## TUJUAN LATIHAN
Tolong sajikan catatan mulai dari baris yang memuat "know the speed" sampai dengan baris yang memuat "Recorded value: 140 km/h" sebagai daftar bernomor, tanpa baris kosong.

## CATATAN YANG DIBERIKAN
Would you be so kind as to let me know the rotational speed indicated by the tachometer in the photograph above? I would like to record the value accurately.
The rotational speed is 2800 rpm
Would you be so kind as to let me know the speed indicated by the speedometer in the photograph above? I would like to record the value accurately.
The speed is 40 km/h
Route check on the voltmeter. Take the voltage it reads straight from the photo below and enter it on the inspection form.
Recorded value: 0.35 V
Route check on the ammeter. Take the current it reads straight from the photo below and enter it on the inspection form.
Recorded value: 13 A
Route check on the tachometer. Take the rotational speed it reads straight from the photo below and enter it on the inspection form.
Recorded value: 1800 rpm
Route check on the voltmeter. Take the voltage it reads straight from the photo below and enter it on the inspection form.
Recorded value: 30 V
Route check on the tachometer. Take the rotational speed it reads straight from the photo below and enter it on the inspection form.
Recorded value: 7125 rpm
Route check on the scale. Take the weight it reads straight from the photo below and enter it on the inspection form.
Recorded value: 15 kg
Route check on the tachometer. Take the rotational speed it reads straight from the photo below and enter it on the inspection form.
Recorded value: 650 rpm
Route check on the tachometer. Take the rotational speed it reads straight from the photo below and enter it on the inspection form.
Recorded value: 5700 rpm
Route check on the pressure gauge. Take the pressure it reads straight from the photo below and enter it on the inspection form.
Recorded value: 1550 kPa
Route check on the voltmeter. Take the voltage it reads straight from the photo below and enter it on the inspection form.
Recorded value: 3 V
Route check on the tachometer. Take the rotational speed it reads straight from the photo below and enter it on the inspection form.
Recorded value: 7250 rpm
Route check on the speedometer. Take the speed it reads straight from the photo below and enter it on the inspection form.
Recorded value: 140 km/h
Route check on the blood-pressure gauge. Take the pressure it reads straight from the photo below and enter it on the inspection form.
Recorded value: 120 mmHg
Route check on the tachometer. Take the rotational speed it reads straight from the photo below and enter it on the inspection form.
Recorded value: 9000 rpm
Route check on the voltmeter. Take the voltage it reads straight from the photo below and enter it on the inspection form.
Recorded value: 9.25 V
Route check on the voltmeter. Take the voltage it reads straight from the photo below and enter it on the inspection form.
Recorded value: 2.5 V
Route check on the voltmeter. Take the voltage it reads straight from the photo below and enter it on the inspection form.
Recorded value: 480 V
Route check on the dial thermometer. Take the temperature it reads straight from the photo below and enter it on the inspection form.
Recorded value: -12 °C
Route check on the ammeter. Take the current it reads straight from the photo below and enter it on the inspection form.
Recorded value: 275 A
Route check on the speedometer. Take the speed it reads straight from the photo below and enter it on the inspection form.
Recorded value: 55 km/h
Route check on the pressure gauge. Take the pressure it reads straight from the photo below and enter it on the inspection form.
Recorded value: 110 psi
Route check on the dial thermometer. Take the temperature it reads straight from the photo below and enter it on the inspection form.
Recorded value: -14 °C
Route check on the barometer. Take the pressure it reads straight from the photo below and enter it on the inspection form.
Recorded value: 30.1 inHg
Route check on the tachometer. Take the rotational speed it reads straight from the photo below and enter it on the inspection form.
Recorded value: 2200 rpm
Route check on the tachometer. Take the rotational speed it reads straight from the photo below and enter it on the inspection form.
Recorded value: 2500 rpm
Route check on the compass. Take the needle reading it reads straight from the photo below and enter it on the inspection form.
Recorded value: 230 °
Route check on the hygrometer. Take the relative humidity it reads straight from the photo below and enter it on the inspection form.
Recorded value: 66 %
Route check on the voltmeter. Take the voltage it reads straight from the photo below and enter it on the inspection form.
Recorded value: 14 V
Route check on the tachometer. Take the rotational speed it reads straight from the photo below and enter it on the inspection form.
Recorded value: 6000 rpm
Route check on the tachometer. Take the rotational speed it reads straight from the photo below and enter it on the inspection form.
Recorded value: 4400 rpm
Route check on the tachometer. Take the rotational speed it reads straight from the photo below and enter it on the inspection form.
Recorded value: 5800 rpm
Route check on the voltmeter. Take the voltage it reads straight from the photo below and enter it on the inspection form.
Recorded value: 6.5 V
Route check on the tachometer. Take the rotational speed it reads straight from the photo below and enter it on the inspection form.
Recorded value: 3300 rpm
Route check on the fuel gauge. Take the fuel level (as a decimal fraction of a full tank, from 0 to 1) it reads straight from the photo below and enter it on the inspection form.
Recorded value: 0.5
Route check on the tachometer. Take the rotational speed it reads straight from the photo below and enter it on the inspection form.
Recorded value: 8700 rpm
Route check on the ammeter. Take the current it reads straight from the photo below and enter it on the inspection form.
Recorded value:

## PENYELESAIAN MASALAH
1. Would you be so kind as to let me know the speed indicated by the speedometer in the photograph above? I would like to record the value accurately.
2. The speed is 40 km/h
3. Route check on the voltmeter. Take the voltage it reads straight from the photo below and enter it on the inspection form.
4. Recorded value: 0.35 V
5. Route check on the ammeter. Take the current it reads straight from the photo below and enter it on the inspection form.
6. Recorded value: 13 A
7. Route check on the tachometer. Take the rotational speed it reads straight from the photo below and enter it on the inspection form.
8. Recorded value: 1800 rpm
9. Route check on the voltmeter. Take the voltage it reads straight from the photo below and enter it on the inspection form.
10. Recorded value: 30 V
11. Route check on the tachometer. Take the rotational speed it reads straight from the photo below and enter it on the inspection form.
12. Recorded value: 7125 rpm
13. Route check on the scale. Take the weight it reads straight from the photo below and enter it on the inspection form.
14. Recorded value: 15 kg
15. Route check on the tachometer. Take the rotational speed it reads straight from the photo below and enter it on the inspection form.
16. Recorded value: 650 rpm
17. Route check on the tachometer. Take the rotational speed it reads straight from the photo below and enter it on the inspection form.
18. Recorded value: 5700 rpm
19. Route check on the pressure gauge. Take the pressure it reads straight from the photo below and enter it on the inspection form.
20. Recorded value: 1550 kPa
21. Route check on the voltmeter. Take the voltage it reads straight from the photo below and enter it on the inspection form.
22. Recorded value: 3 V
23. Route check on the tachometer. Take the rotational speed it reads straight from the photo below and enter it on the inspection form.
24. Recorded value: 7250 rpm
25. Route check on the speedometer. Take the speed it reads straight from the photo below and enter it on the inspection form.
26. Recorded value: 140 km/h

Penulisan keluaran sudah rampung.